- Directed by: W. J. Lincoln
- Written by: W. J. Lincoln
- Produced by: W. J. Lincoln
- Starring: Margaret Linden
- Cinematography: Maurice Bertel
- Production companies: Cinema Films Ltd J. C. Williamson Ltd
- Release date: 21 February 1916;
- Country: Australia
- Languages: Silent film English intertitles

= Nurse Cavell =

Nurse Cavell is a 1916 Australian feature-length film directed by W. J. Lincoln about the execution of Edith Cavell during World War I. It was also known as Edith Cavell.

It is considered a lost film.

==Plot==
In an English garden, a Belgian officer meets a ward of an old clergyman friend of Edith Cavell.

Eventually Cavell is executed for spying.

==Cast==
- Margaret Linden as Edith Cavell
- Arthur Styan as Captain Karl
- Agnes Keogh as Nita
- Stewart Garner as Captain Devereaux
- Fred Camborne

==Production==
The movie was independently produced at the J. C. Williamson Ltd studios in Melbourne. It was shot 16–19 February 1916.

W. J. Lincoln later claimed the film took one week from starting to write the story until screening:
In this relatively short space of time the producer had to prepare the scenarios, assemble his company, arrange for locations, scenery, costumes, etc., and direct the picture. It was not until the Wednesday that a start was actually made with the camera, and on the following Saturday afternoon the film was ready for the various mechanical processes necessary to complete its preparation.

==Reception==
The Daily Herald called the film "an attraction of exceptional merit... the story is faithfully portrayed".

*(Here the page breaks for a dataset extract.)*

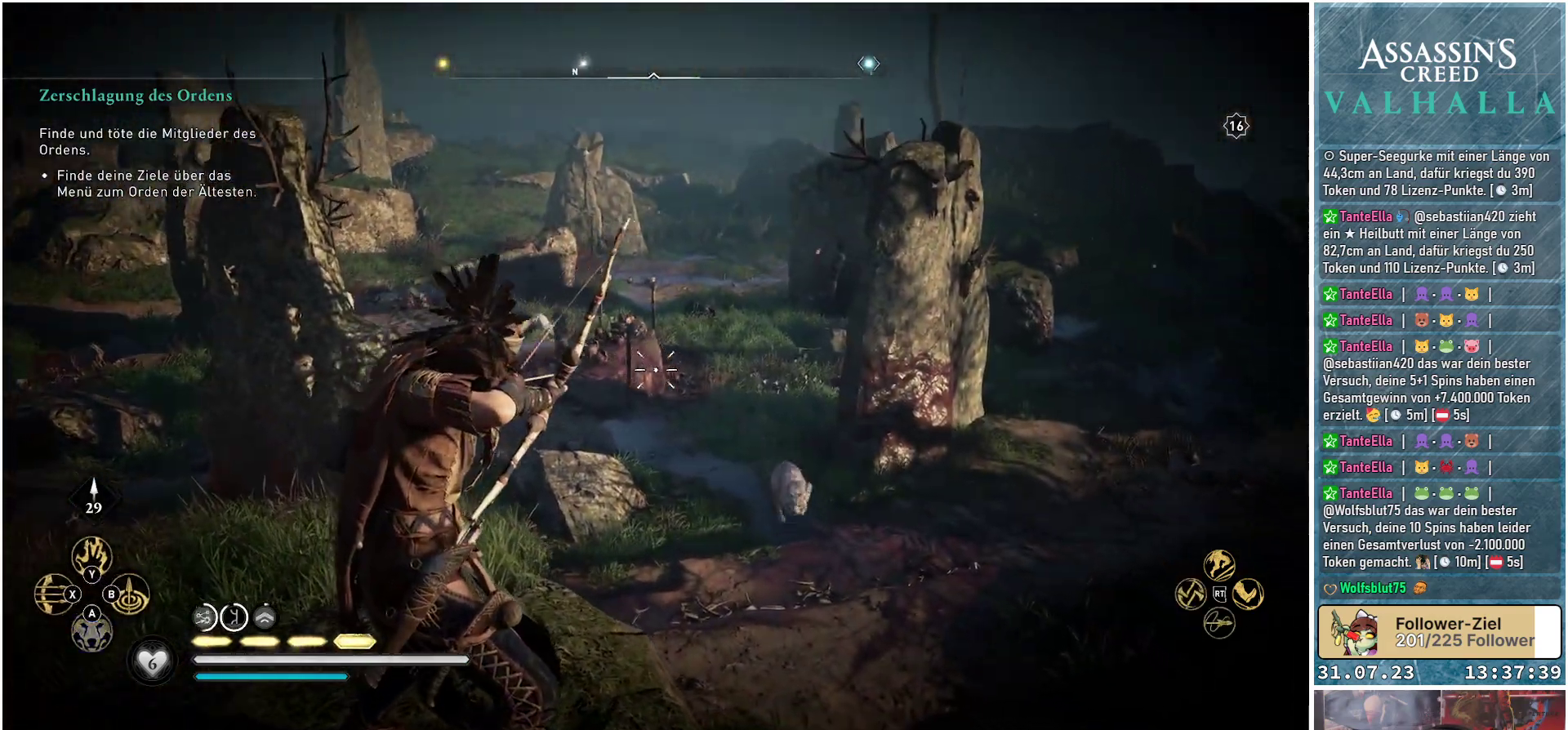
{"buttons": ["L2", "R2"], "left_stick": "center", "right_stick": "down-right", "events": []}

The Melbourne Winner wrote that:
In view of such hurried work, it is a tribute to all concerned that so good a picture was turned out. The story is interesting, and the photography, with the exception of one or two sections, excellent. The cast which interprets Mr Lincoln's story is more than equal to the demands made upon it... Miss Margaret Linden's Nurse Cavell is a sympathetic study, although her face is marred somewhat by the heavy make-up used about the eyes. Miss Agnes Keogh, as Nita Devereux, has a fine screen presence, and acts in a convincingly natural manner.... Mr Arthur Styan... appears to advantage as Lieut. Karl; Mr Fred Kehoe as General von Bissing generally does well; Mr Stewart Garner looks capably alert as Captain Devereux, the Belgian attache, and Frank Cullinan as the priest supports Nurse Cavell in her hour of trial with befitting solemnity.
The film appears to have been reasonably successful at the box office as a sequel was being prepared within two weeks of its release.

==Legal action==
There had been a rival Australian film on the same subject, The Martyrdom of Nurse Cavell (1916) directed by John Gavin, who took legal action against Lincoln. This led to the film having to be advertised with the disclaimer "patrons are reminded that this picture is in no way connected with any other bearing the same name."

Lincoln responded by making a sequel, La Revanche (1916).